• [Tekstfragment]
____________________

ECLI:NL:RVS:2022:2489

Raad van State

Datum uitspraak
26 augustus 2022
Publicatiedatum
25 augustus 2022
Zaaknummer
202103649/1/V3
Instantie
Raad van State
Type
Uitspraak
Rechtsgebied
Bestuursrecht; Vreemdelingenrecht
Procedures
  • Hoger beroep
Rechters
Vindplaatsen
  • Rechtspraak.nl
AI samenvatting door LexboostAutomatisch gegenereerd

Hoger beroep tegen afwijzing machtiging tot voorlopig verblijf en rechtsgeldigheid huwelijk

In deze zaak gaat het om een hoger beroep van een vreemdeling tegen de uitspraak van de rechtbank Den Haag, die op 10 mei 2021 het beroep van de vreemdeling ongegrond verklaarde. De vreemdeling had een aanvraag ingediend voor een machtiging tot voorlopig verblijf, welke door de staatssecretaris van Justitie en Veiligheid op 11 februari 2020 was afgewezen. De staatssecretaris verklaarde het bezwaar van de vreemdeling op 8 december 2020 ongegrond. De vreemdeling, vertegenwoordigd door mr. J. Werner, heeft hoger beroep ingesteld bij de Raad van State.

De Raad van State oordeelt dat de rechtbank ten onrechte niet is ingegaan op de beroepsgrond van de vreemdeling, die stelde dat het criterium voor een geldig huwelijk volgens het Vreemdelingenbesluit 2000 niet correct was geïmplementeerd. De rechtbank had deze beroepsgrond moeten bespreken voordat zij kon oordelen over de rechtsgeldigheid van het huwelijk tussen de vreemdeling en haar referent. De staatssecretaris had echter ook andere argumenten aangevoerd, zoals discrepanties in de huwelijksakte, die de vreemdeling niet heeft weerlegd. Hierdoor is niet aangetoond dat er sprake is van een geldig huwelijk, wat noodzakelijk is voor het verkrijgen van een verblijfsvergunning.

____________________

• [Opgeslagen gegevens]
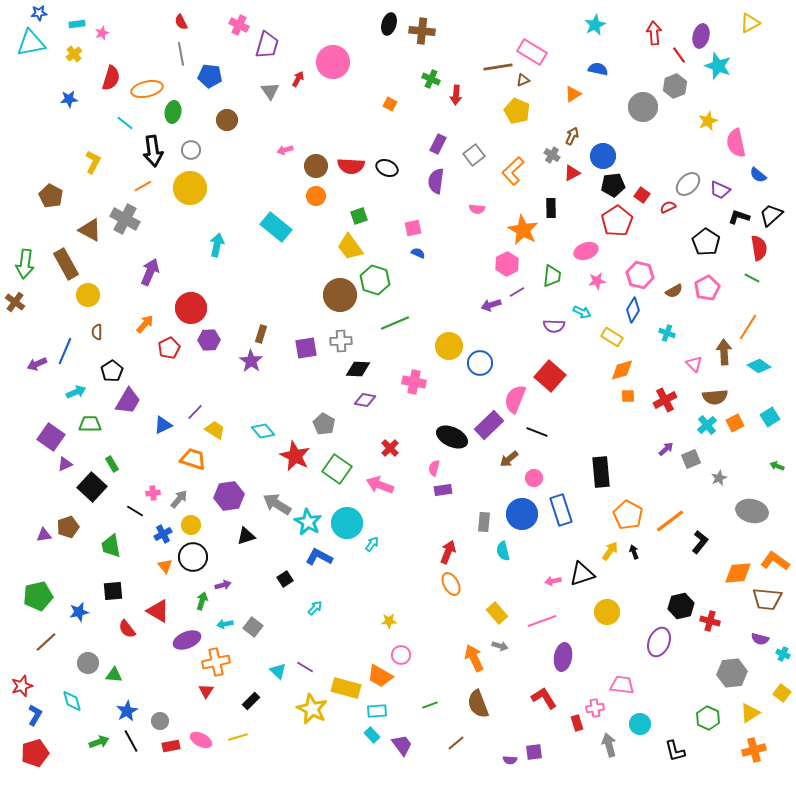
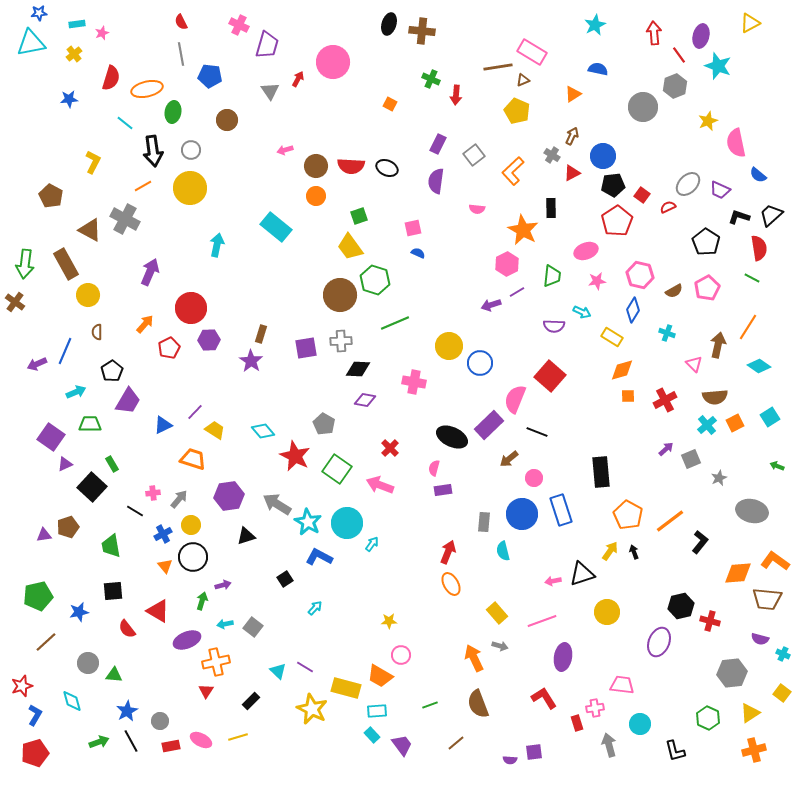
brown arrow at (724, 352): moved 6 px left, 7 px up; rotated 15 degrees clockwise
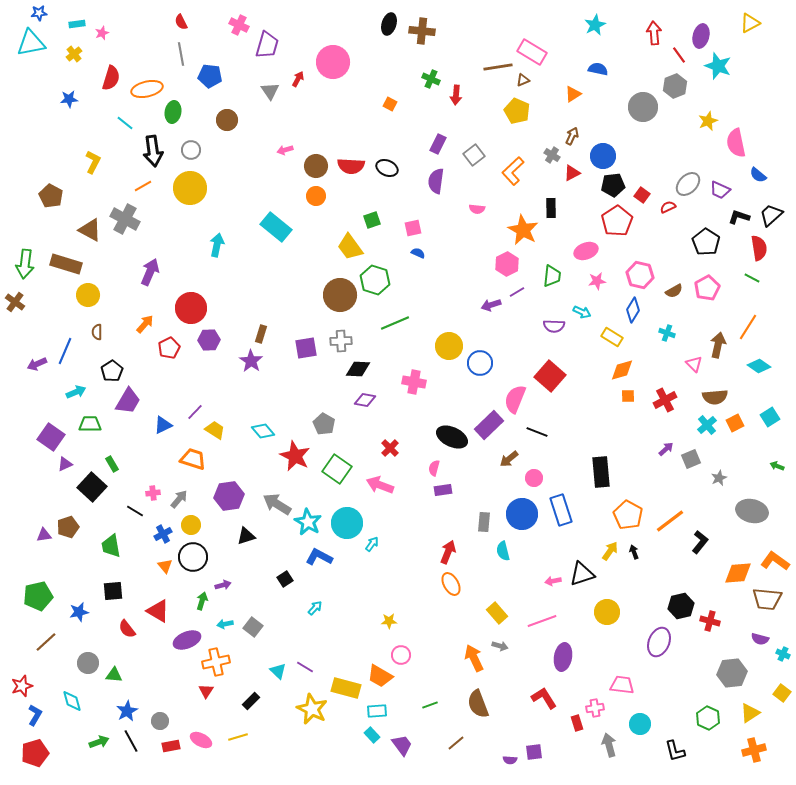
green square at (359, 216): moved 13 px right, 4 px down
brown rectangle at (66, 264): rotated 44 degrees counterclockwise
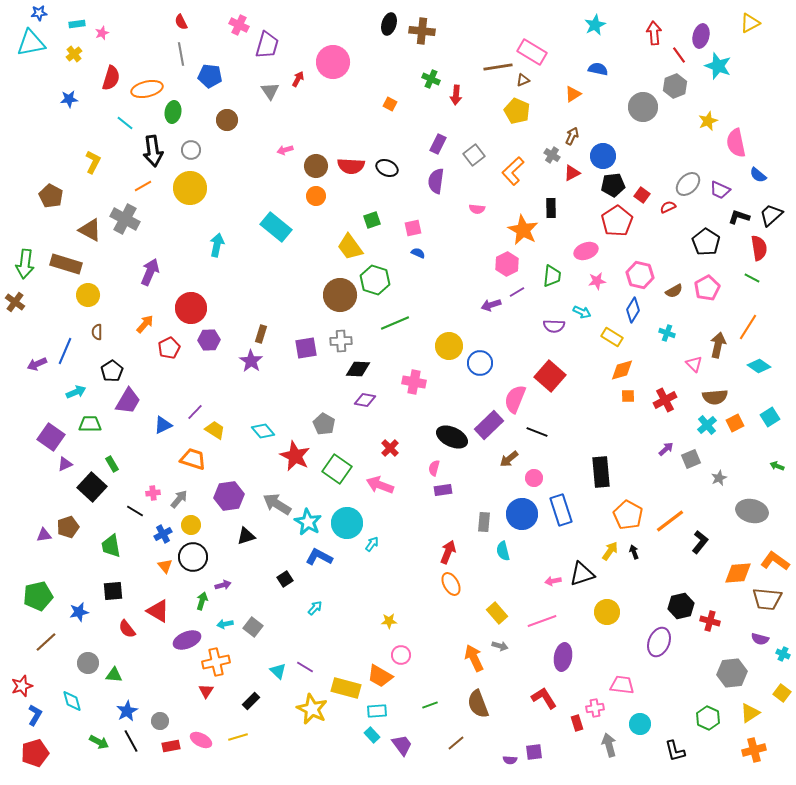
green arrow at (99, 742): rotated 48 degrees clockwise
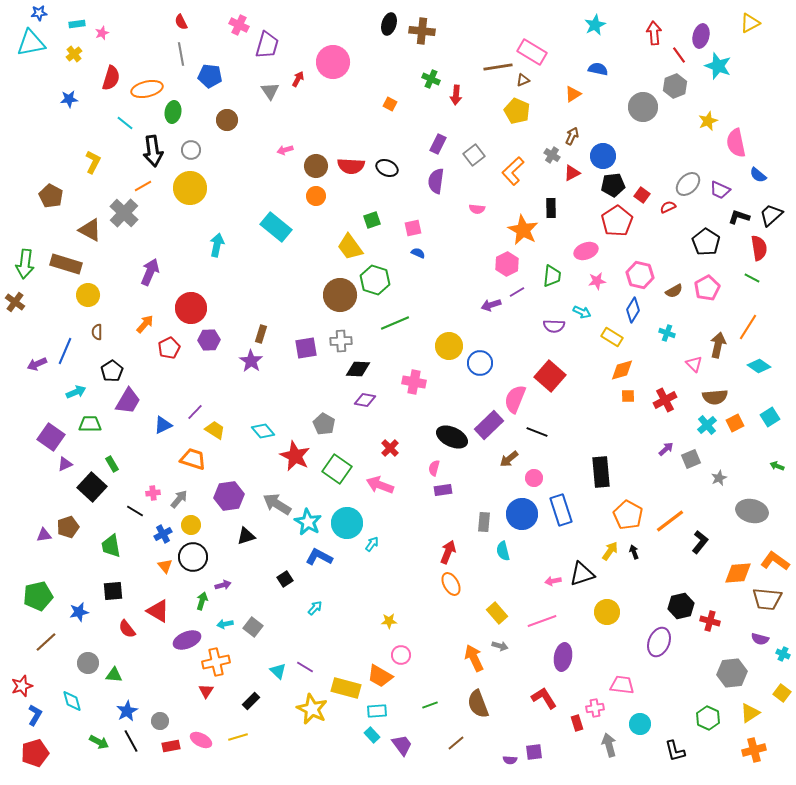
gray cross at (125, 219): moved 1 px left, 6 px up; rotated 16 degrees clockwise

____________________

• [Werkinstructies]
1) Op welke datum wees de staatssecretaris volgens de tekst over de uitspraak van de Raad van State de aanvraag van de vreemdeling af?
2) Schrijf een vervolg op de tekst over de uitspraak van de Raad van State, te beginnen na de laatste zin die er staat.
De vermeldingen hebben niets te maken met de tekst over de uitspraak van de Raad van State.

• [Antwoorden per opdracht]
1) Op 11 februari 2020.

2)
De Raad van State concludeert dat het hoger beroep ongegrond is en bevestigt de uitspraak van de rechtbank, met verbetering van de gronden. De staatssecretaris hoeft geen proceskosten te vergoeden. De uitspraak is gedaan op 26 augustus 2022 door de Afdeling bestuursrechtspraak van de Raad van State, met mr. E. Steendijk als voorzitter en mr. C.J. Borman en mr. A. Kuijer als leden.

Uitspraak

202103649/1/V3.
Datum uitspraak: 26 augustus 2022
AFDELING
BESTUURSRECHTSPRAAK
Uitspraak met toepassing van artikel 8:54, eerste lid, van de Algemene wet bestuursrecht op het hoger beroep van:
[de vreemdeling],
appellante,
tegen de uitspraak van de rechtbank Den Haag, zittingsplaats Utrecht, van 10 mei 2021 in zaak nr. 20/9420 in het geding tussen:
de vreemdeling
en
de staatssecretaris van Justitie en Veiligheid.
Procesverloop
Bij besluit van 11 februari 2020 heeft de staatssecretaris een aanvraag om de vreemdeling een machtiging tot voorlopig verblijf te verlenen, afgewezen.
Bij besluit van 8 december 2020 heeft de staatssecretaris het daartegen door de vreemdeling gemaakte bezwaar ongegrond verklaard.
Bij uitspraak van 10 mei 2021 heeft de rechtbank het daartegen door de vreemdeling ingestelde beroep ongegrond verklaard.
Tegen deze uitspraak heeft de vreemdeling, vertegenwoordigd door mr. J. Werner, advocaat te Amsterdam, hoger beroep ingesteld.
De vreemdeling heeft nadere stukken ingediend.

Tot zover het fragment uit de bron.